Two of New York's once underground openers now mainstream megastars playing the same weekend at the world's most famous, yet very dated arena. What else is there to say?
Then comes Elvis Costello. The first surprise of a long weekend when he made a unplanned appearance before The Strokes set by playing three of his major hits including "Pump It Up" and "Radio Radio". He proclaimed, "Happy April Fool's Day!", and left the stage. Walking to our seats while he played I was immediately taken back by how loud he was playing. I had read that the sound at this famous venue was somewhat lacking, but even though it was very loud I thought the highs and lows were very well mixed and the vocals were understandable. More on this later.
With Costello off it was time for the main event. This would be my first time seeing The Strokes as I had unfortunately missed slim opportunities in years past as they bounced around Pittsburgh. The set started off with the title track of their debut album Is This It which slowly got the sold out crowd geared up for more. With a four album catalog in their bags they spread song coverage very efficiently hitting on all major points from the rest of their albums including their latest Angles. Most of the newer songs came off much better live including "Games", "Gratisfaction", and "Taken For a Fool" (with a little help from an other surprise visit from Costello), but the debut's heavy hitters really stole the show. "The Modern Age", "Last Night", and the rocking closing "Take It Or Leave It" provided the most response from the New York crowd.
On Saturday the scene was very similar yet completely different. Young hipsters dressed in all white, slim black ties, and wrinkled white dress shirts invaded Madison Square Garden for the final show ever by the indie dance punk band LCD Soundsystem. If you're waking from a coma I'm sorry to have had to tell you this news. For the rest of us who follow any interweb music sites this was the most hyped concert since the invention of Twitter or even Facebook.
Ticket bots and scalpers had bought up all the tickets leaving the kids empty handed. Walking up to the entrance the scalpers filled the gaps everywhere you looked making it abundant that the scalpers were indeed losing the battle. By the time LCD was about to take the stage I would guess that about two thirds of the arena was filled. Once on every space was filled. Guess the scalpers won the war after all.
Of course I was grateful to be there. Who wouldn't be? Unfortunately my seats weren't as good as they were for The Strokes and we were located in the South Press Box located between the 300 and 400 sections. I couldn't believe the sound difference between our two spots. It was clearly noticeable and as LCD assaulted through their first set I can't help to say that it really deterred my concert experience.
They started with three tracks straight off their 2010 effort This Is Happening then into a mixture from their self titled and Sound of Silver albums including a slightly remixed version of "Daft Punk Is Playing At My House" sans a rumored appearance Daft Punk.
With that said, LCD Soundsystem then went on to play the longest concert I had ever witnessed of over three and a half hours.

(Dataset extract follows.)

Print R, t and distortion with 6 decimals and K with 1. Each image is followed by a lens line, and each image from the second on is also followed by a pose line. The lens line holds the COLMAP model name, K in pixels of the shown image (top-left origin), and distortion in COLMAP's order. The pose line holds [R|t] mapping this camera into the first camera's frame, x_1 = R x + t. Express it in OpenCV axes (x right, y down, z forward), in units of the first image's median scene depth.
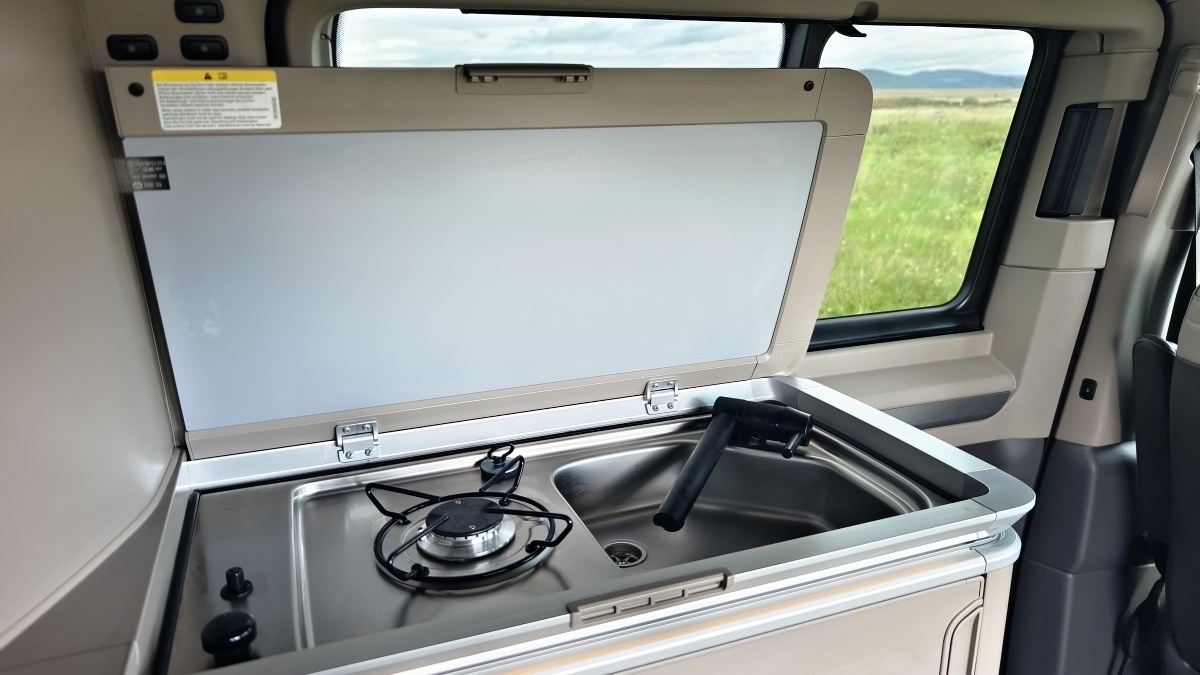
lens RADIAL K [[816.8, 0, 600.6], [0, 816.8, 346.7], [0, 0, 1]] dist [-0.002427, 0.000610]
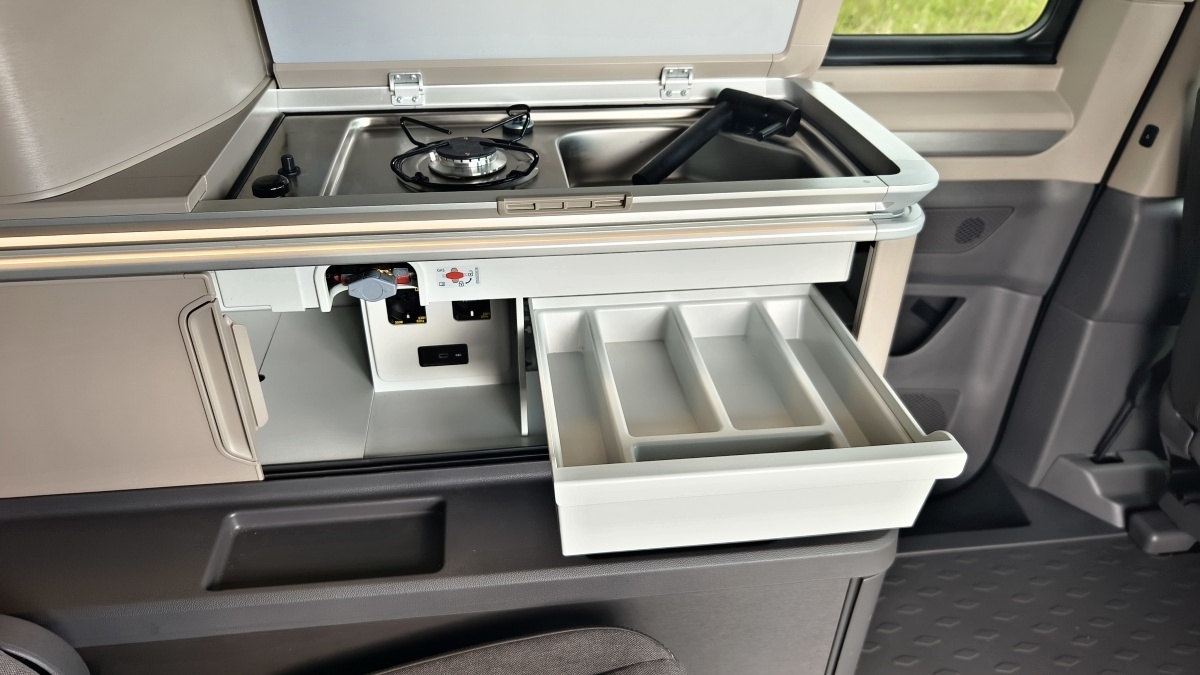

One could consider this a good thing, but during the second set progression through their mostly instrumental album 45:33 I grew tired and somewhat bored. I know, I know. This is the last show ever! They can do whatever they want, right? Yes they can, but for the none stimulated, more than average fan, the instrumentation was a little too much. If there was ever a time where the ecstatic crowd took a breather it was during this.
During their third and final set they got back to the basics which I fell in love with when I saw them at Coachella with songs like "Us vs Them", "Someone Great", and the most amazing live song ever "Losing My Edge". Oh, and members of Arcade Fire sang on "North American Scum". They are Canadian after all.

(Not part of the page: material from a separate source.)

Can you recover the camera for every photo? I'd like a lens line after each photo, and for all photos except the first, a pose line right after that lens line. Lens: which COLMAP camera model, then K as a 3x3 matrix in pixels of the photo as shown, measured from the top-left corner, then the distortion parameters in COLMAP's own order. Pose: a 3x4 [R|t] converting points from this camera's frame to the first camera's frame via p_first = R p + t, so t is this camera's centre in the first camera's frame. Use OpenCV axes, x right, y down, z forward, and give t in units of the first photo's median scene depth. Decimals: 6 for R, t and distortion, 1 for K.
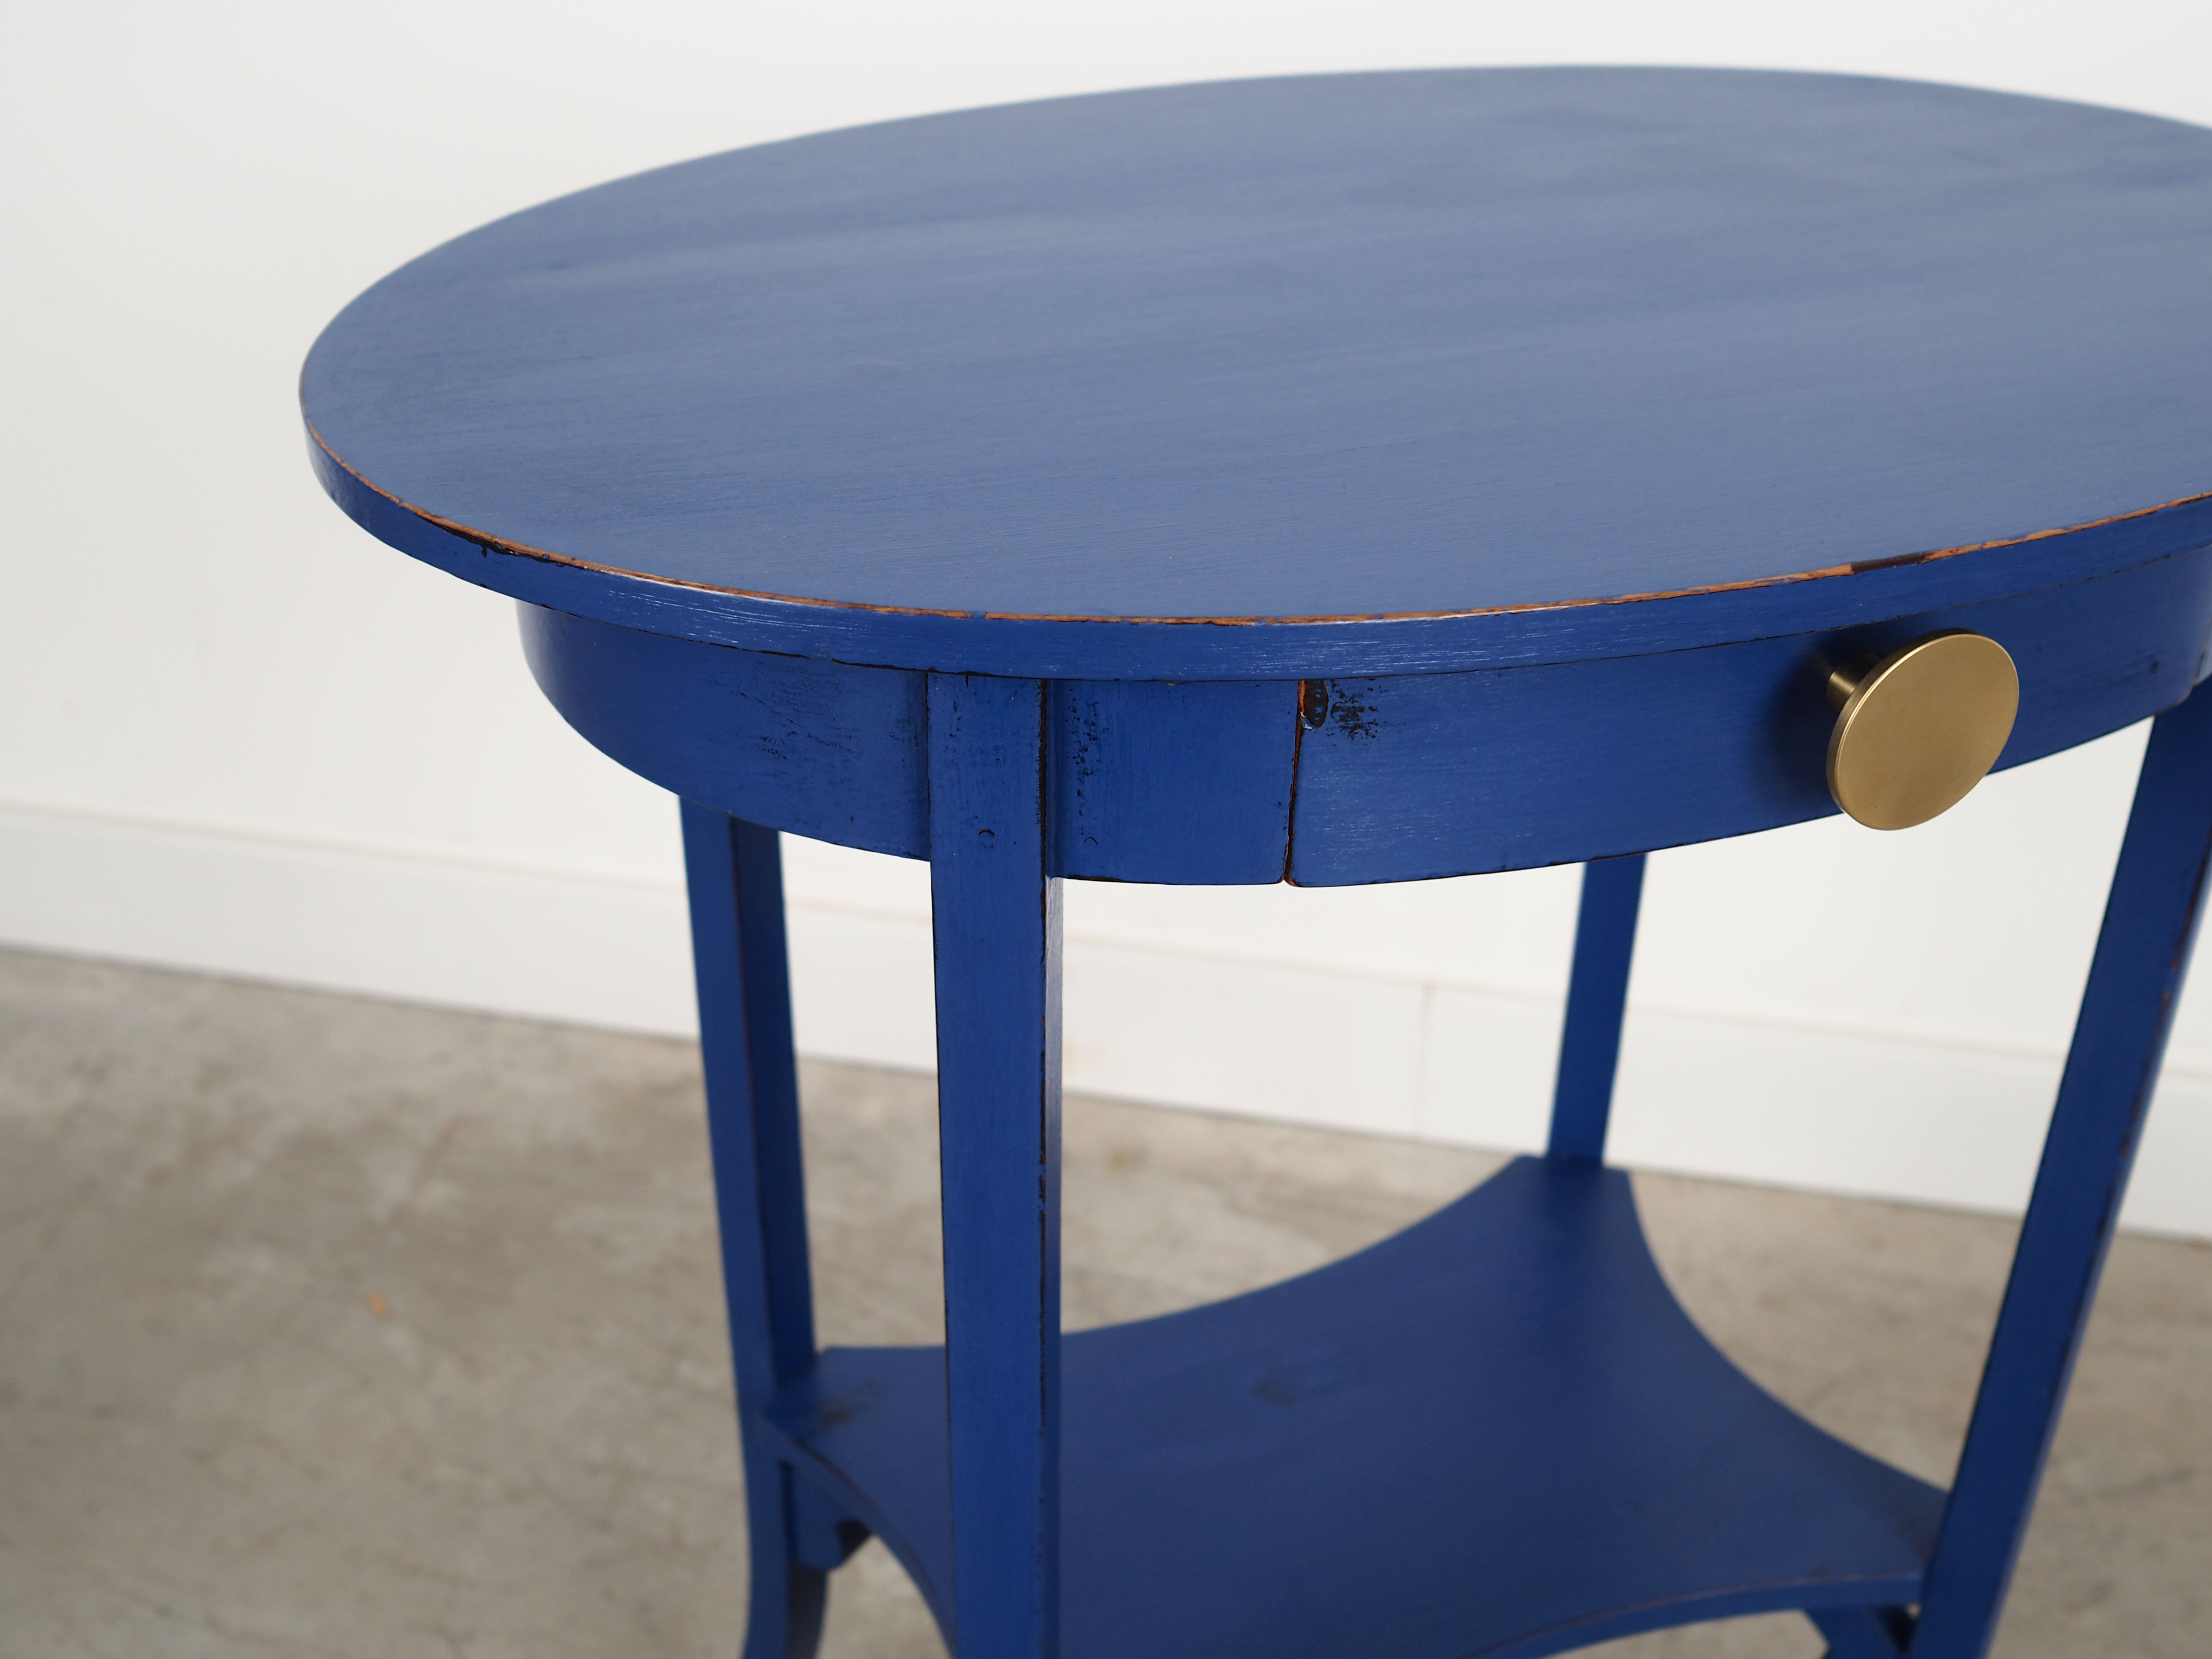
lens RADIAL K [[2563.7, 0, 1042.9], [0, 2563.7, 791.8], [0, 0, 1]] dist [-0.021308, 0.031806]
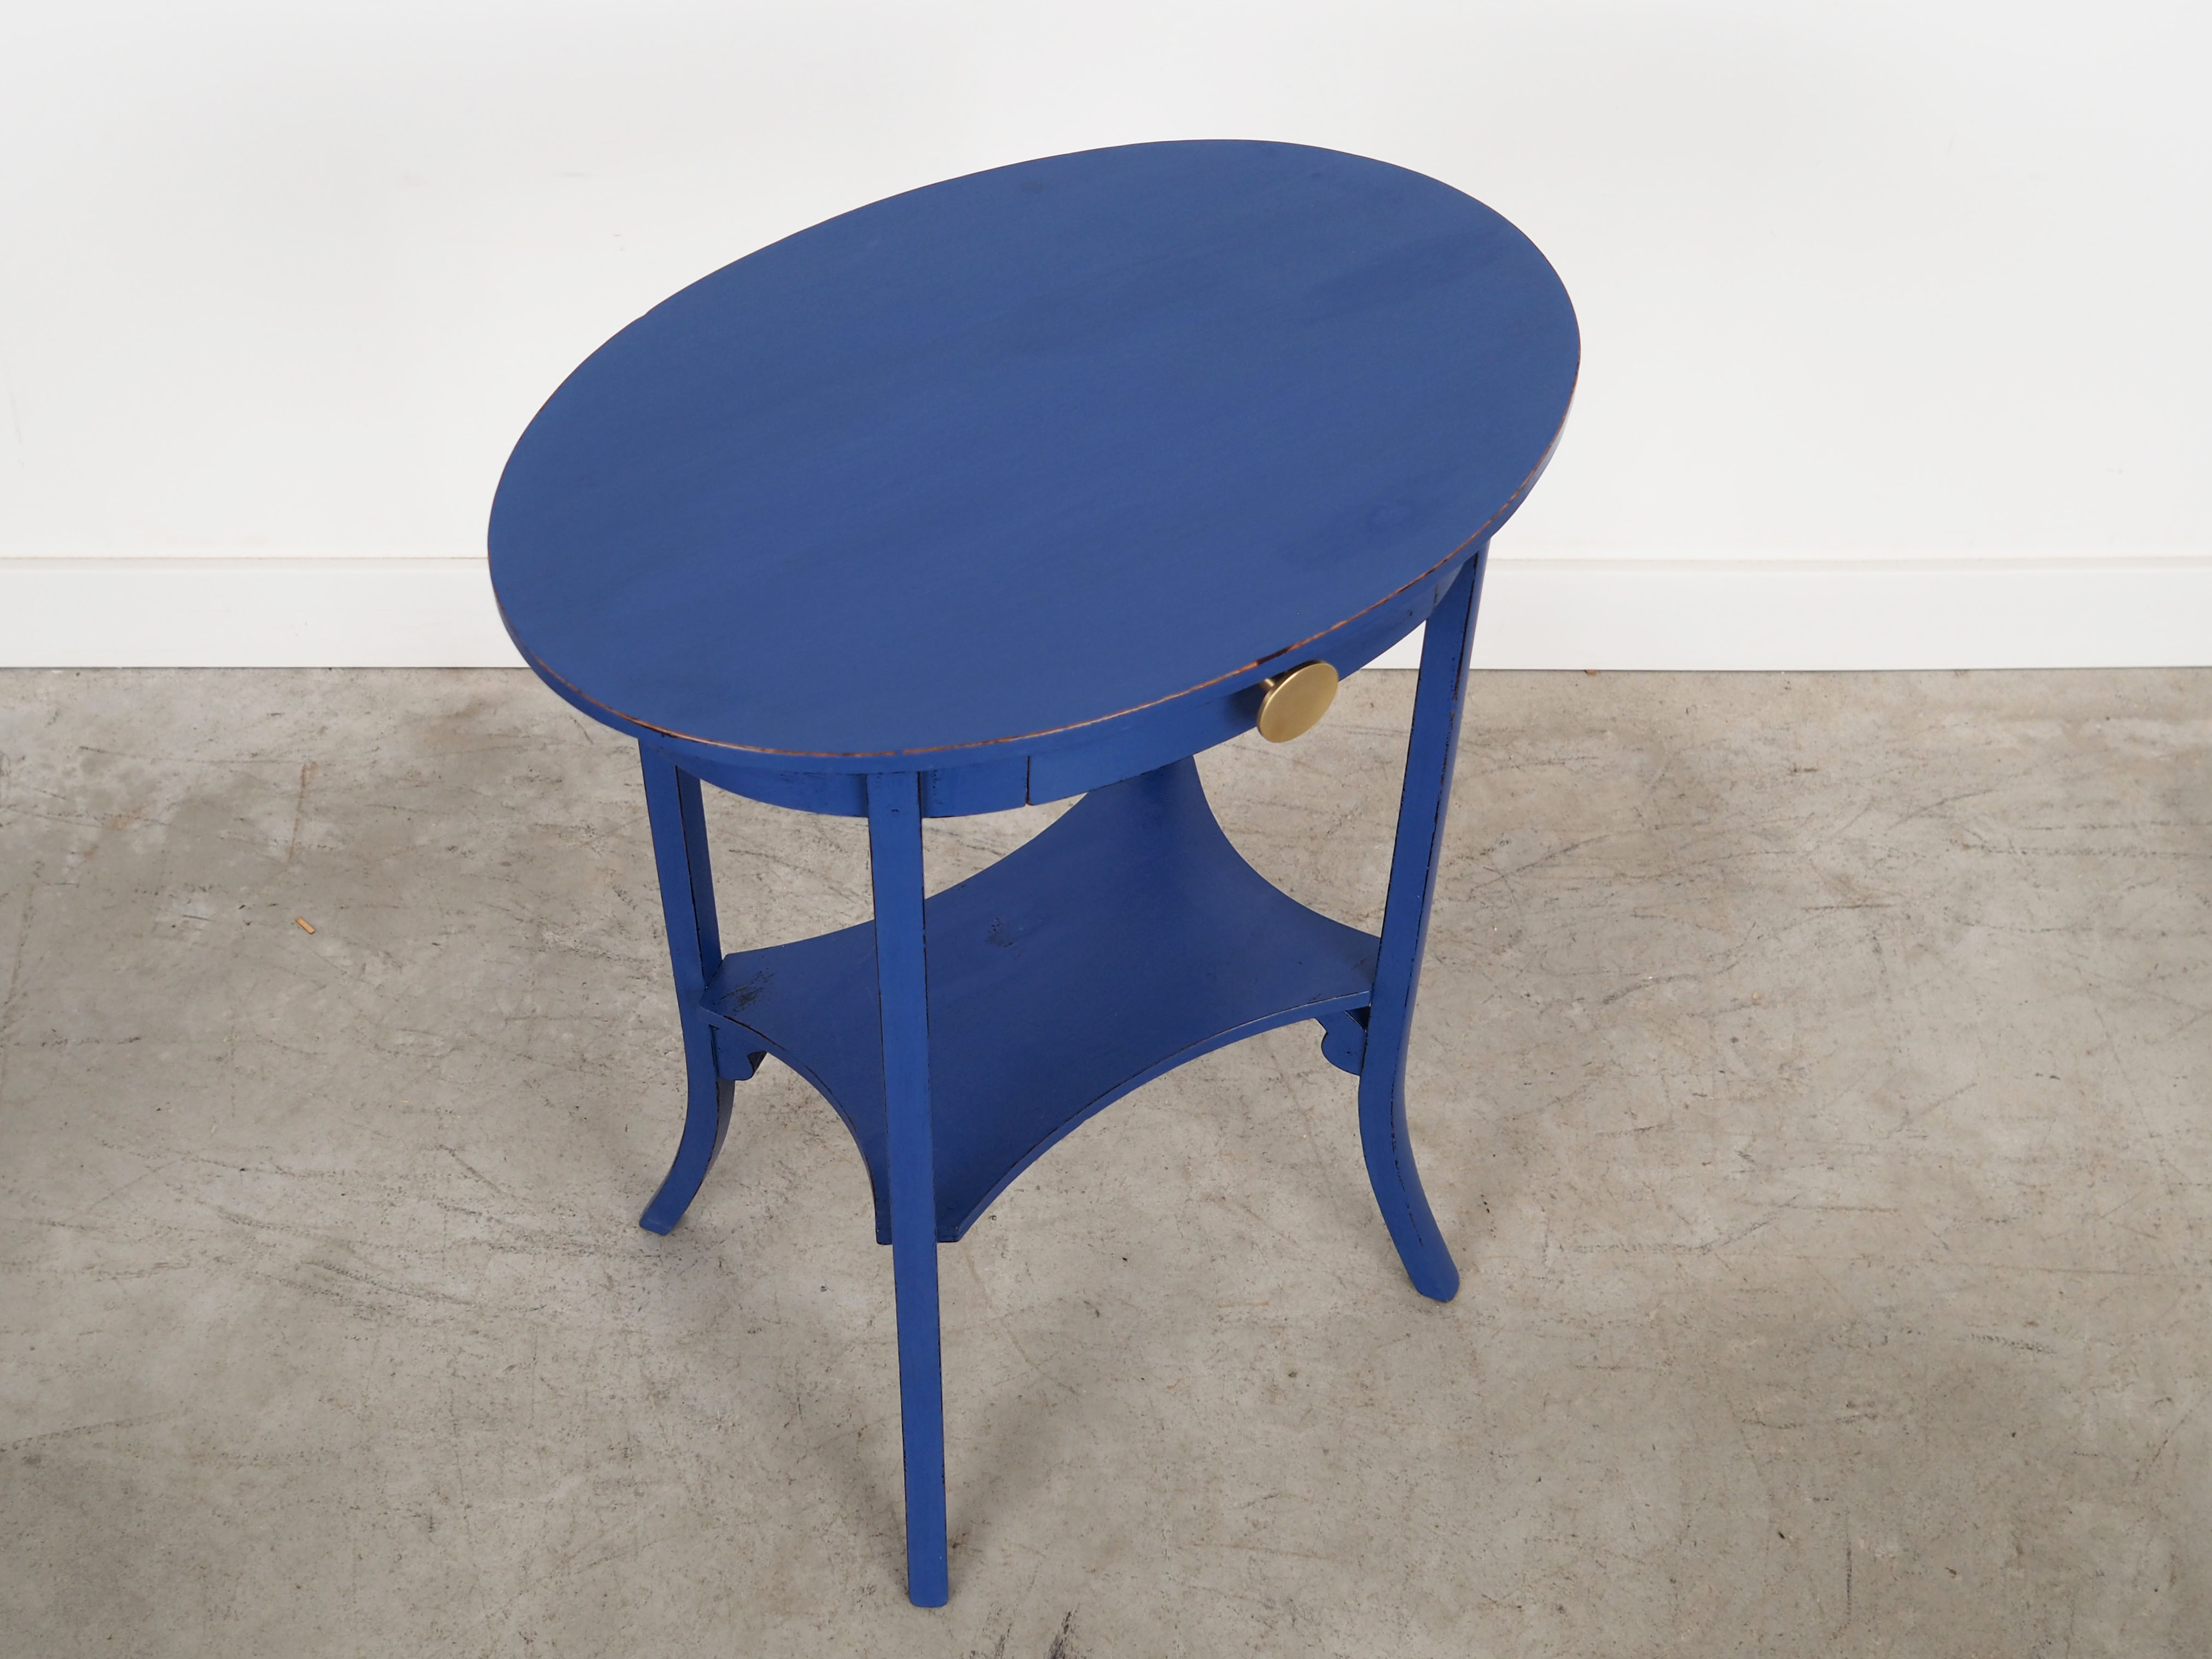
lens RADIAL K [[3157.9, 0, 1061.0], [0, 3157.9, 764.4], [0, 0, 1]] dist [0.013670, 0.102683]
pose [[0.975042, -0.157503, 0.156479, -0.126681], [0.108638, 0.953120, 0.282418, -0.325868], [-0.193625, -0.258370, 0.946443, -0.668383]]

Lastly, they finished with the typical "New York I Love You, but You're Bringing Me Down" as James Murphy dramatized the song before the tied up white bands of balloons fell onto the sweaty and exhausted crowd. With that him and his band descended with hugs all around for backup singers, special guests (including Reggie Watts and his infamous air guitar), and Murphy's family members. A fitting end to the LCD Soundsystem long trek.
In an age where bands retire then reunite over and over I hope they do stay the course of actually staying retired. The music industry needs bands like this, but more importantly it needs bands who keep their word. Bands who aren't enticed by big pay days when the bank account starts running dry. Based on everything James Murphy has said up until this point there's no better person to echo these attributes. Let's hope this remains true.